Keep the wording of every entry exactly as it is while leaving the pictures out of your copy.

*Provided data*
• • • • • • •

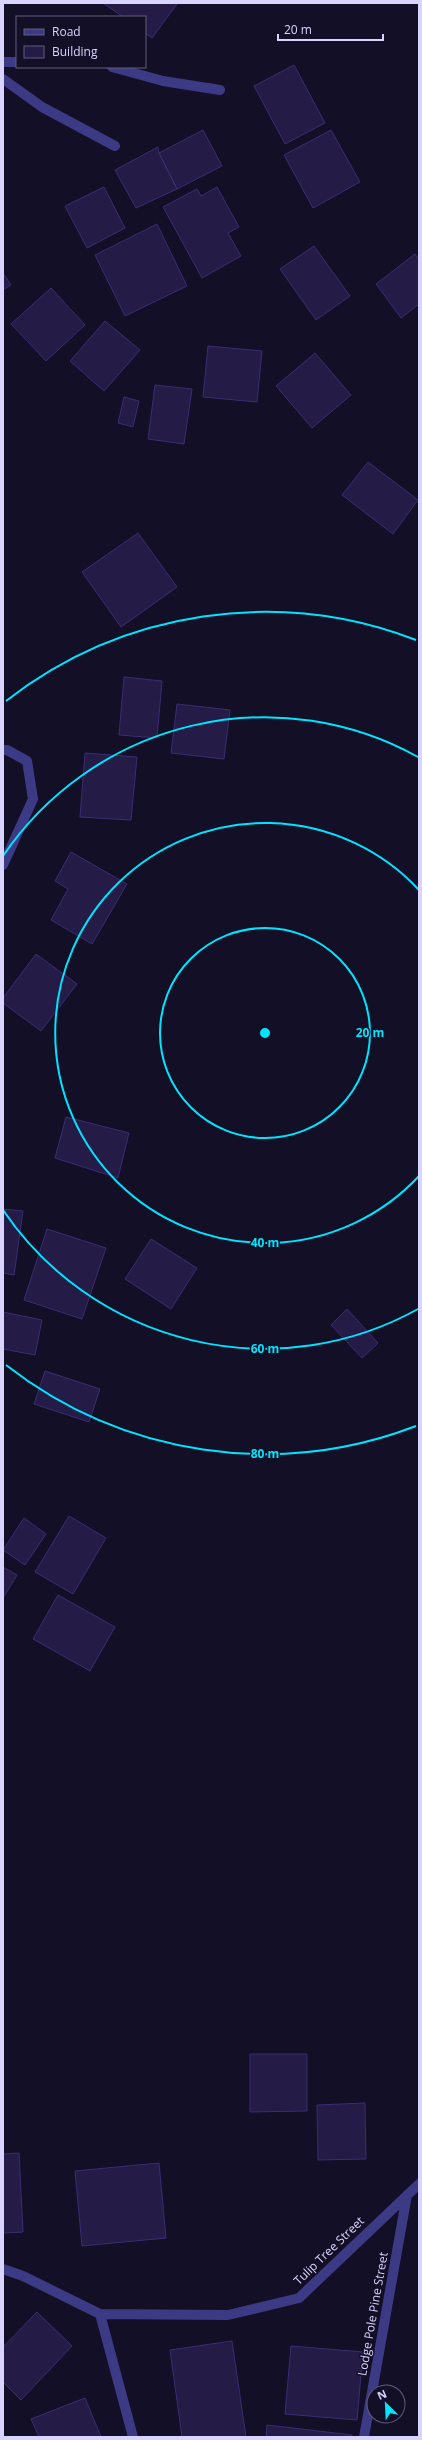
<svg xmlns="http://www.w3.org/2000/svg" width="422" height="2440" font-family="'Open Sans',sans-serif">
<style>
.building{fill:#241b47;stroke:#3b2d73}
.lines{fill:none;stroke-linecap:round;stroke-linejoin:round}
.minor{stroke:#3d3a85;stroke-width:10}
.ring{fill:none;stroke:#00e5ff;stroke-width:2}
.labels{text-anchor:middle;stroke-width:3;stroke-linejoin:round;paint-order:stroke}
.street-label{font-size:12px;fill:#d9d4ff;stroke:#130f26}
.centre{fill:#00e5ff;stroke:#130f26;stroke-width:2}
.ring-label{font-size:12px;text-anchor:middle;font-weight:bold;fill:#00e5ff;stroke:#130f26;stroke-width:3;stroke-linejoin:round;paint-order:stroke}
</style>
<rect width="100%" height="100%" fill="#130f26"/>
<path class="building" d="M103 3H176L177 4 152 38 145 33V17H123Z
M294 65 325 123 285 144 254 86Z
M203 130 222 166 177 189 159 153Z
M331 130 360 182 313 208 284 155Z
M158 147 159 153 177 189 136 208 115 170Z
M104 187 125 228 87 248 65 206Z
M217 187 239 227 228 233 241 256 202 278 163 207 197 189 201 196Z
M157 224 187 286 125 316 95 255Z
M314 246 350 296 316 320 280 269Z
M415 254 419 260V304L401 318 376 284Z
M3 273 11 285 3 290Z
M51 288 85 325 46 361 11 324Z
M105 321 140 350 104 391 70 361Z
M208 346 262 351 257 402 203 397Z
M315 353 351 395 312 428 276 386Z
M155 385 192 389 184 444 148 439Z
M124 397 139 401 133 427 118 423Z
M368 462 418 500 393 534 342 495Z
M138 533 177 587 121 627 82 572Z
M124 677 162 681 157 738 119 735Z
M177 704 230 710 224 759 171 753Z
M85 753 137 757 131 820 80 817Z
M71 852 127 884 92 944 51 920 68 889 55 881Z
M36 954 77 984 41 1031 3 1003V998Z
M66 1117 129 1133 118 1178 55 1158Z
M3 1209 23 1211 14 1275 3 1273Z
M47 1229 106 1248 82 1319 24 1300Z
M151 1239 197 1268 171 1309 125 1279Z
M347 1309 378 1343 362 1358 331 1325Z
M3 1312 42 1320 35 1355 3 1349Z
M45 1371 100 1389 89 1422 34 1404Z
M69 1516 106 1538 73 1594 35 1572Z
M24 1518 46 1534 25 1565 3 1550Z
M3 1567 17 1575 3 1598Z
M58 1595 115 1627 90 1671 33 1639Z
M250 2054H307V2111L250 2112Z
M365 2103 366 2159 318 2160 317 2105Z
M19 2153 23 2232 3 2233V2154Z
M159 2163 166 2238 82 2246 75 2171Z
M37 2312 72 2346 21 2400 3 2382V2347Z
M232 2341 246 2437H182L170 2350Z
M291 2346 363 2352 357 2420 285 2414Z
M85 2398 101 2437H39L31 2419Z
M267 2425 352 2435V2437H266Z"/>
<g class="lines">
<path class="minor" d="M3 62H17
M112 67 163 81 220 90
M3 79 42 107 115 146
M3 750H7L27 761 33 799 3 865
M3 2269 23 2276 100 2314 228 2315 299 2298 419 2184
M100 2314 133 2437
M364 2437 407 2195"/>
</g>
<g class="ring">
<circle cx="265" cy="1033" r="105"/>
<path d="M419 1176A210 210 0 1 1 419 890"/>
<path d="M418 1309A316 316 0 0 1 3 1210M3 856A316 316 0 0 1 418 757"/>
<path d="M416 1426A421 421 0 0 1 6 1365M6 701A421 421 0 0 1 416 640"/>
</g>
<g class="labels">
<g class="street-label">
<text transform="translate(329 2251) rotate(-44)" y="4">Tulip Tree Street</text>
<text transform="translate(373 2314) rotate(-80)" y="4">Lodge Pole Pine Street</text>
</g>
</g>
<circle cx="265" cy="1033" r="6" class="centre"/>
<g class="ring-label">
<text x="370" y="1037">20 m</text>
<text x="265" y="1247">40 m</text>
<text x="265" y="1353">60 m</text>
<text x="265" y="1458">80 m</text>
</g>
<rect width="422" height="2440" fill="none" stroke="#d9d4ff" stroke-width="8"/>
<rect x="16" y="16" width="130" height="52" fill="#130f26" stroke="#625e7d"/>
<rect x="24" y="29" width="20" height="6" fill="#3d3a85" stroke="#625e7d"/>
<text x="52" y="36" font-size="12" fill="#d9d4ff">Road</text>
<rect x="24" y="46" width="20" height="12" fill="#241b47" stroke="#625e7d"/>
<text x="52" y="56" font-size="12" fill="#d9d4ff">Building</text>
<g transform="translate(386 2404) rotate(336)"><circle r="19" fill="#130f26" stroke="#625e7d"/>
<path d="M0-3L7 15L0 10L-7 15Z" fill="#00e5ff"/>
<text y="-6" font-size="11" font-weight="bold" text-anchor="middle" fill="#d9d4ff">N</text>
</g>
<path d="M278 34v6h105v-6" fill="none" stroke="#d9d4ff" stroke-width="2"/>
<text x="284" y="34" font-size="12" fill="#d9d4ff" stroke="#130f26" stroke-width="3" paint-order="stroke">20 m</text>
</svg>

• • • • • • •

*Answer below*
<svg xmlns="http://www.w3.org/2000/svg" width="422" height="2440" font-family="'Open Sans',sans-serif">
<style>
.building{fill:#241b47;stroke:#3b2d73}
.lines{fill:none;stroke-linecap:round;stroke-linejoin:round}
.minor{stroke:#3d3a85;stroke-width:10}
.ring{fill:none;stroke:#00e5ff;stroke-width:2}
.labels{text-anchor:middle;stroke-width:3;stroke-linejoin:round;paint-order:stroke}
.street-label{font-size:12px;fill:#d9d4ff;stroke:#130f26}
.centre{fill:#00e5ff;stroke:#130f26;stroke-width:2}
.ring-label{font-size:12px;text-anchor:middle;font-weight:bold;fill:#00e5ff;stroke:#130f26;stroke-width:3;stroke-linejoin:round;paint-order:stroke}
</style>
<rect width="100%" height="100%" fill="#130f26"/>
<path class="building" d="M103 3H176L177 4 152 38 145 33V17H123Z
M294 65 325 123 285 144 254 86Z
M203 130 222 166 177 189 159 153Z
M331 130 360 182 313 208 284 155Z
M158 147 159 153 177 189 136 208 115 170Z
M104 187 125 228 87 248 65 206Z
M217 187 239 227 228 233 241 256 202 278 163 207 197 189 201 196Z
M157 224 187 286 125 316 95 255Z
M314 246 350 296 316 320 280 269Z
M415 254 419 260V304L401 318 376 284Z
M3 273 11 285 3 290Z
M51 288 85 325 46 361 11 324Z
M105 321 140 350 104 391 70 361Z
M208 346 262 351 257 402 203 397Z
M315 353 351 395 312 428 276 386Z
M155 385 192 389 184 444 148 439Z
M124 397 139 401 133 427 118 423Z
M368 462 418 500 393 534 342 495Z
M138 533 177 587 121 627 82 572Z
M124 677 162 681 157 738 119 735Z
M177 704 230 710 224 759 171 753Z
M85 753 137 757 131 820 80 817Z
M71 852 127 884 92 944 51 920 68 889 55 881Z
M36 954 77 984 41 1031 3 1003V998Z
M66 1117 129 1133 118 1178 55 1158Z
M3 1209 23 1211 14 1275 3 1273Z
M47 1229 106 1248 82 1319 24 1300Z
M151 1239 197 1268 171 1309 125 1279Z
M347 1309 378 1343 362 1358 331 1325Z
M3 1312 42 1320 35 1355 3 1349Z
M45 1371 100 1389 89 1422 34 1404Z
M69 1516 106 1538 73 1594 35 1572Z
M24 1518 46 1534 25 1565 3 1550Z
M3 1567 17 1575 3 1598Z
M58 1595 115 1627 90 1671 33 1639Z
M250 2054H307V2111L250 2112Z
M365 2103 366 2159 318 2160 317 2105Z
M19 2153 23 2232 3 2233V2154Z
M159 2163 166 2238 82 2246 75 2171Z
M37 2312 72 2346 21 2400 3 2382V2347Z
M232 2341 246 2437H182L170 2350Z
M291 2346 363 2352 357 2420 285 2414Z
M85 2398 101 2437H39L31 2419Z
M267 2425 352 2435V2437H266Z"/>
<g class="lines">
<path class="minor" d="M3 62H17
M112 67 163 81 220 90
M3 79 42 107 115 146
M3 750H7L27 761 33 799 3 865
M3 2269 23 2276 100 2314 228 2315 299 2298 419 2184
M100 2314 133 2437
M364 2437 407 2195"/>
</g>
<g class="ring">
<circle cx="265" cy="1033" r="105"/>
<path d="M419 1176A210 210 0 1 1 419 890"/>
<path d="M418 1309A316 316 0 0 1 3 1210M3 856A316 316 0 0 1 418 757"/>
<path d="M416 1426A421 421 0 0 1 6 1365M6 701A421 421 0 0 1 416 640"/>
</g>
<g class="labels">
<g class="street-label">
<text transform="translate(329 2251) rotate(-44)" y="4">Tulip Tree Street</text>
<text transform="translate(373 2314) rotate(-80)" y="4">Lodge Pole Pine Street</text>
</g>
</g>
<circle cx="265" cy="1033" r="6" class="centre"/>
<g class="ring-label">
<text x="370" y="1037">20 m</text>
<text x="265" y="1247">40 m</text>
<text x="265" y="1353">60 m</text>
<text x="265" y="1458">80 m</text>
</g>
<rect width="422" height="2440" fill="none" stroke="#d9d4ff" stroke-width="8"/>
<rect x="16" y="16" width="130" height="52" fill="#130f26" stroke="#625e7d"/>
<rect x="24" y="29" width="20" height="6" fill="#3d3a85" stroke="#625e7d"/>
<text x="52" y="36" font-size="12" fill="#d9d4ff">Road</text>
<rect x="24" y="46" width="20" height="12" fill="#241b47" stroke="#625e7d"/>
<text x="52" y="56" font-size="12" fill="#d9d4ff">Building</text>
<g transform="translate(386 2404) rotate(336)"><circle r="19" fill="#130f26" stroke="#625e7d"/>
<path d="M0-3L7 15L0 10L-7 15Z" fill="#00e5ff"/>
<text y="-6" font-size="11" font-weight="bold" text-anchor="middle" fill="#d9d4ff">N</text>
</g>
<path d="M278 34v6h105v-6" fill="none" stroke="#d9d4ff" stroke-width="2"/>
<text x="284" y="34" font-size="12" fill="#d9d4ff" stroke="#130f26" stroke-width="3" paint-order="stroke">20 m</text>
</svg>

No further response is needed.